Only a number is wanted here: the count of lines in the entries below that contain the word "この条例は".

[RECORDS FOR THE EXERCISE Boundary: Start]

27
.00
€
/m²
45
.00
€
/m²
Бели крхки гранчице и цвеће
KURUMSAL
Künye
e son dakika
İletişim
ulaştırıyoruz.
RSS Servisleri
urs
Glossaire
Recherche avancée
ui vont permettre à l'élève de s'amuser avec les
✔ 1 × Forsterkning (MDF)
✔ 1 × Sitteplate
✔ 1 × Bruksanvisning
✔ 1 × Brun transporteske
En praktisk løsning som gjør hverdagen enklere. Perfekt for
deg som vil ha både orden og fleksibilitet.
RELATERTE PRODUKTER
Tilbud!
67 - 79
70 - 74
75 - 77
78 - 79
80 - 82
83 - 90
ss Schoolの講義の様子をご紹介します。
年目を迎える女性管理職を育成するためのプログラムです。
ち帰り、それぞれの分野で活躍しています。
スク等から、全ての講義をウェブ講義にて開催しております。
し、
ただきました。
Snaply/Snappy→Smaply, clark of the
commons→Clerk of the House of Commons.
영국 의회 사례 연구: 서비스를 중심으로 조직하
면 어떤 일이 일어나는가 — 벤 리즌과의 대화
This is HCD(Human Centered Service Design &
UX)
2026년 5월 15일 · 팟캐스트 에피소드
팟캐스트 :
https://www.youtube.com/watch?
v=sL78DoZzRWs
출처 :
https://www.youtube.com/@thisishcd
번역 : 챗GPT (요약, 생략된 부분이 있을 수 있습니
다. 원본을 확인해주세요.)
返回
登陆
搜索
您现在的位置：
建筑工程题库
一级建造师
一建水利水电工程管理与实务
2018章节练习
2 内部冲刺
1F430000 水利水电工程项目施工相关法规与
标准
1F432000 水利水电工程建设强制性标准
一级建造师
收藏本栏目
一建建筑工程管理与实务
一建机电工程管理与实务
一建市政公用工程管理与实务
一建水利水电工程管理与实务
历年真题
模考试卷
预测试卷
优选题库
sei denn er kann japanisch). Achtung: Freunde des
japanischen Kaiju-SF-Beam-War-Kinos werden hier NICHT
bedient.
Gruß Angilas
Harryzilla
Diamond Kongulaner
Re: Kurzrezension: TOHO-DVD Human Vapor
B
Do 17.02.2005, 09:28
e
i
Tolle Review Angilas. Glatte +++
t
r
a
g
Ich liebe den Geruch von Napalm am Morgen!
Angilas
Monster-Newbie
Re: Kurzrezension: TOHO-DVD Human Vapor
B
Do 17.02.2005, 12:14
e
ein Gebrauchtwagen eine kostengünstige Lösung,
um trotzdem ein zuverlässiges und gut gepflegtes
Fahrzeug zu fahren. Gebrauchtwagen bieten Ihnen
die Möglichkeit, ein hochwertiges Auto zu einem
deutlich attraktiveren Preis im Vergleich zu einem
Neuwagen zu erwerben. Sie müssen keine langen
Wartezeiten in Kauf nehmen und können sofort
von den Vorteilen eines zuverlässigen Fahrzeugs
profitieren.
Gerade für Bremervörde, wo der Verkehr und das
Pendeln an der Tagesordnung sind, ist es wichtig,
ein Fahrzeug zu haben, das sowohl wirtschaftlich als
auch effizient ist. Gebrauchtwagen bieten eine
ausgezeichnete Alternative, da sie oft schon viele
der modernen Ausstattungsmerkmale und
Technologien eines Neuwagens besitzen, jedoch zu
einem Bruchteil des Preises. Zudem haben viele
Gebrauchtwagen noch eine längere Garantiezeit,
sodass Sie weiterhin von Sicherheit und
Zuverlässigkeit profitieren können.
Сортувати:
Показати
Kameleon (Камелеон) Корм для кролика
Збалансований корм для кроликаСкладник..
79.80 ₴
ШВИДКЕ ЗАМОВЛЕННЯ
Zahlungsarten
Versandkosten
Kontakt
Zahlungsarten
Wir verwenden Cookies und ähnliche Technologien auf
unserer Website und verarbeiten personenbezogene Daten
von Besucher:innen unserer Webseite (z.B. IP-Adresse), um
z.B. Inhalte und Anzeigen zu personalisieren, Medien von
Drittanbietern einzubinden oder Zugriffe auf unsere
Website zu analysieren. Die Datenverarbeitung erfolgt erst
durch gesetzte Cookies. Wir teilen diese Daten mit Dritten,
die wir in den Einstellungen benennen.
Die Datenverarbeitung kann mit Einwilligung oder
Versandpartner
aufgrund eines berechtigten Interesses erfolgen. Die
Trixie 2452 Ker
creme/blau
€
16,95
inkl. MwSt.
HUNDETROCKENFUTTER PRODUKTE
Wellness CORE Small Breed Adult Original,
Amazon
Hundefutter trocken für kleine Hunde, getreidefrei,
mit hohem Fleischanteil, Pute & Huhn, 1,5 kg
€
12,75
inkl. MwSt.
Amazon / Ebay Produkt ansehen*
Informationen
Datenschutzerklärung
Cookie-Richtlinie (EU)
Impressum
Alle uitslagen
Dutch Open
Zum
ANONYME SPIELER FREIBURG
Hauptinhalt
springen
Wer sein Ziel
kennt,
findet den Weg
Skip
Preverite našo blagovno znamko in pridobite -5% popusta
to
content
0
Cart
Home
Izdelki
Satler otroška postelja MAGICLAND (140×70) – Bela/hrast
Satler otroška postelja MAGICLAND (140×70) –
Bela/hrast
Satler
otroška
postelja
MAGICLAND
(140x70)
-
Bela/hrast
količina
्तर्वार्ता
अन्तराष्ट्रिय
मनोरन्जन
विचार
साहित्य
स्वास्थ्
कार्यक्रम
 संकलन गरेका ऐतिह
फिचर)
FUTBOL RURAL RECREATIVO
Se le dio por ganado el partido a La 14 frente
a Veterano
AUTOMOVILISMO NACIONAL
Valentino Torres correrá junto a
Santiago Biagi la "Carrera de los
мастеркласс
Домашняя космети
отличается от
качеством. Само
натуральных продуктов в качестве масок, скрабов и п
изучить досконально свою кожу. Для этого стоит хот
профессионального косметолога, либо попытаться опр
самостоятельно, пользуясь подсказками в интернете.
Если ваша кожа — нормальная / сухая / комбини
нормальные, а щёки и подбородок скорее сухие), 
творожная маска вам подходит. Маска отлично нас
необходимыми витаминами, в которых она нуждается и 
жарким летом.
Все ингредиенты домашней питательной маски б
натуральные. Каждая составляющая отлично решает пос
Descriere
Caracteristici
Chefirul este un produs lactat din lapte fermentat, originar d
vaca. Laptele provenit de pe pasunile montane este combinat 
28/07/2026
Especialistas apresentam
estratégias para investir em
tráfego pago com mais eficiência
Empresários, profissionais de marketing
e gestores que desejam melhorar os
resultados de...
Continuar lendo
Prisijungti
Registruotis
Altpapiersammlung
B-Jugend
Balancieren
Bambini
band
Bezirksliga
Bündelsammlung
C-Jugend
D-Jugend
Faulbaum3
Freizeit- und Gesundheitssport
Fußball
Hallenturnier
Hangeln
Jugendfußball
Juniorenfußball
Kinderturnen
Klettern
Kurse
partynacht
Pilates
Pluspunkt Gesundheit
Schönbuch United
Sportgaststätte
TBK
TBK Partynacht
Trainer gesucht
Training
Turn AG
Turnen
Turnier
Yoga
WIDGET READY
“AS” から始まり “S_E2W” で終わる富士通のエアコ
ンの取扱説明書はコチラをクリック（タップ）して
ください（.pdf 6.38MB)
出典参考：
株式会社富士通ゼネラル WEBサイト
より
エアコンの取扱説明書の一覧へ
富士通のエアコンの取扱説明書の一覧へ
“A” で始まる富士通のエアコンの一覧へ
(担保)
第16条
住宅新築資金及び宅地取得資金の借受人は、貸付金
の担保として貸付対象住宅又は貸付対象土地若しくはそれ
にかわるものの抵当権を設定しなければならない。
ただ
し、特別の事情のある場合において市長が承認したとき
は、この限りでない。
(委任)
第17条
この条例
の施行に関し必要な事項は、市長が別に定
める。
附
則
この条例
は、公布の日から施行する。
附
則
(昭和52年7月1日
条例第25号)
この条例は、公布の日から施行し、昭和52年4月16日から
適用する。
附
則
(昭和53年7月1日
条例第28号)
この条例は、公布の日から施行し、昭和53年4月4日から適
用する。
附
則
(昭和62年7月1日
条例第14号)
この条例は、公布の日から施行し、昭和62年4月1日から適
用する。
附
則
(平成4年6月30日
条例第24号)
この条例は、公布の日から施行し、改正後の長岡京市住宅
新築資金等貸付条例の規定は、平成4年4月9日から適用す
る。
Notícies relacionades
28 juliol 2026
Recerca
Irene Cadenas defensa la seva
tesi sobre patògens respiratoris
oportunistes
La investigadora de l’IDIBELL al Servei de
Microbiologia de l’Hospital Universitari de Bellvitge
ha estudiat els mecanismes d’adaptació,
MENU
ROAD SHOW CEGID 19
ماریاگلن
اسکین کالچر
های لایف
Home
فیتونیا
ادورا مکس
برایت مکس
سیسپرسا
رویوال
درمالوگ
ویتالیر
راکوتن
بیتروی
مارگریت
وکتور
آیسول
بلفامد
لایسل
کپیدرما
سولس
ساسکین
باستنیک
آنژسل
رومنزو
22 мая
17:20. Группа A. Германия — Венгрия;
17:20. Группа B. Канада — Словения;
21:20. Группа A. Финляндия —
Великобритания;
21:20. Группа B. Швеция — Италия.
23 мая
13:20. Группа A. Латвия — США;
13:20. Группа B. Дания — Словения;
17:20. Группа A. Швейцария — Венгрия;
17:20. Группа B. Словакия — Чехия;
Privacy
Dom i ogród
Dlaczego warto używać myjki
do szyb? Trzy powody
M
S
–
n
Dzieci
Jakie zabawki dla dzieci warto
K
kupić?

[RECORDS FOR THE EXERCISE Boundary: End]

FINISHED EXERCISE: 4